Preliminary Results of the Review
As a result of the application of adverse facts available, we preliminarily determine that a dumping margin of 376.67 percent exists for the period November 1, 2001, through April 30, 2002, on Hongda's exports of fresh garlic.
An interested party may request a hearing within 30 days of publication of these preliminary results. Any hearing, if requested, will be held 37 days after the date of publication, or the first business day thereafter, unless the Department alters the date per 19 CFR 351.310(d). Interested parties may submit case briefs and/or written comments no later than 30 days after the date of publication of these preliminary results of review. Rebuttal briefs and rebuttals to written comments, limited to issues raised in the case briefs and comments, may be filed no later than 35 days after the date of publication of this notice. Parties who submit argument in this proceeding are requested to submit with the argument: (1) a statement of the issue, (2) a brief summary of the argument, and (3) a table of authorities.
The Department will publish the final results of this new shipper review, including the results of its analysis of issues raised in any case or rebuttal brief, within 90 days of publication of this notice. See 19 CFR 351.214(i)(1).
Upon completion of this new shipper review, the Department will determine, and Customs shall assess, antidumping duties on all appropriate entries. The Department will issue appropriate assessment instructions directly to Customs upon completion of this review. If these preliminary results are adopted in our final results of review, we will direct Customs to assess the resulting rate against the entered customs value for the subject merchandise on each of Hongda's importer's/customer's entries during the POR.

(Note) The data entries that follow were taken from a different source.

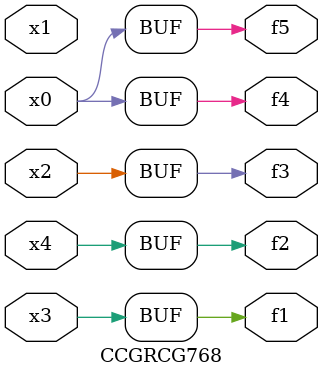
<source format=v>
module CCGRCG768(
	input x0, x1, x2, x3, x4,
	output f1, f2, f3, f4, f5
);
	assign f1 = x3;
	assign f2 = x4;
	assign f3 = x2;
	assign f4 = x0;
	assign f5 = x0;
endmodule

</source>
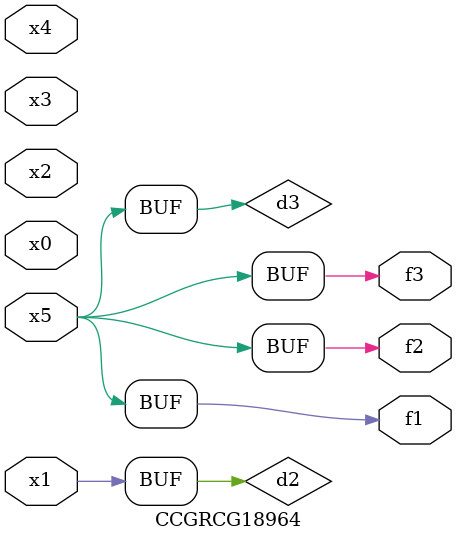
<source format=v>
module CCGRCG18964(
	input x0, x1, x2, x3, x4, x5,
	output f1, f2, f3
);

	wire d1, d2, d3;

	not (d1, x5);
	or (d2, x1);
	xnor (d3, d1);
	assign f1 = d3;
	assign f2 = d3;
	assign f3 = d3;
endmodule

</source>
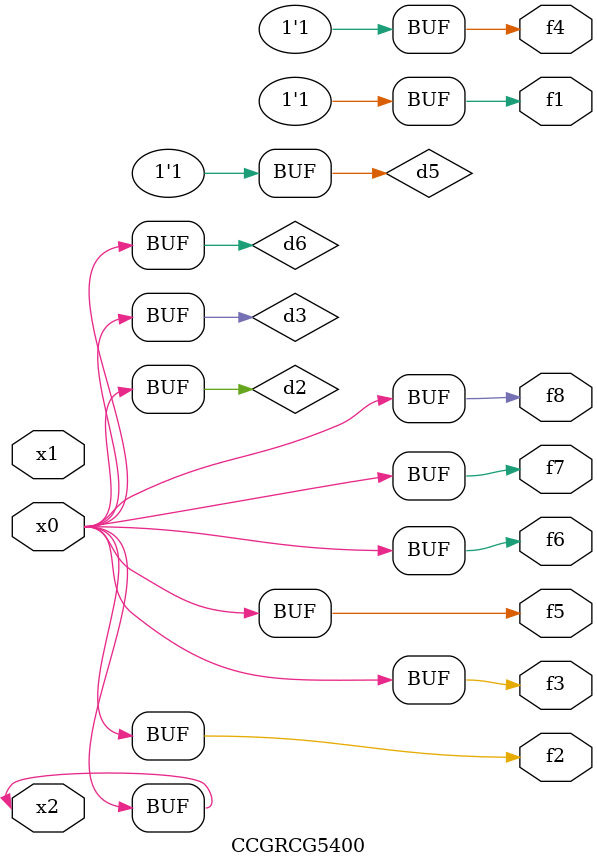
<source format=v>
module CCGRCG5400(
	input x0, x1, x2,
	output f1, f2, f3, f4, f5, f6, f7, f8
);

	wire d1, d2, d3, d4, d5, d6;

	xnor (d1, x2);
	buf (d2, x0, x2);
	and (d3, x0);
	xnor (d4, x1, x2);
	nand (d5, d1, d3);
	buf (d6, d2, d3);
	assign f1 = d5;
	assign f2 = d6;
	assign f3 = d6;
	assign f4 = d5;
	assign f5 = d6;
	assign f6 = d6;
	assign f7 = d6;
	assign f8 = d6;
endmodule

</source>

The following cash-deposit requirements will be effective upon publication of the final results of this new shipper review for all shipments of the subject merchandise entered, or withdrawn from warehouse, for consumption on or after the publication date, as provided for by section 751(a)(2)(C) of the Act: (1) for subject merchandise grown by Hongda or Jin Xiang Jin Ma Fruit and Vegetable Products Co. Ltd. (Kima) and exported by Hongda, the cash-deposit rate will be that established in the final results of this review; (2) for all other subject merchandise exported by Hongda, the cash-deposit rate will be the PRC countrywide rate, which is 376.67 percent; (3) for all other PRC exporters which have not been found to be entitled to a separate rate, the cash-deposit rate will be the PRC countrywide rate; and (4) for all non-PRC exporters of subject merchandise, the cash-deposit rate will be the rate applicable to the PRC supplier of that exporter. These deposit requirements, when imposed, shall remain in effect until publication of the final results of the next administrative review.
Notification to Importers
This notice also serves as a preliminary reminder to importers of their responsibility under 19 CFR 351.402(f) to file a certificate regarding the reimbursement of antidumping duties prior to liquidation of the relevant entries during this review period. Failure to comply with this requirement could result in the Secretary's presumption that reimbursement of antidumping duties occurred and the subsequent assessment of double antidumping duties.
We are issuing and publishing these preliminary results of review in accordance with sections 751(a)(2)(B) and 777(i)(1) of the Act.Start Signature
Dated: April 22, 2003.
Joseph A. Spetrini,
Acting Assistant Secretary for Import Administration.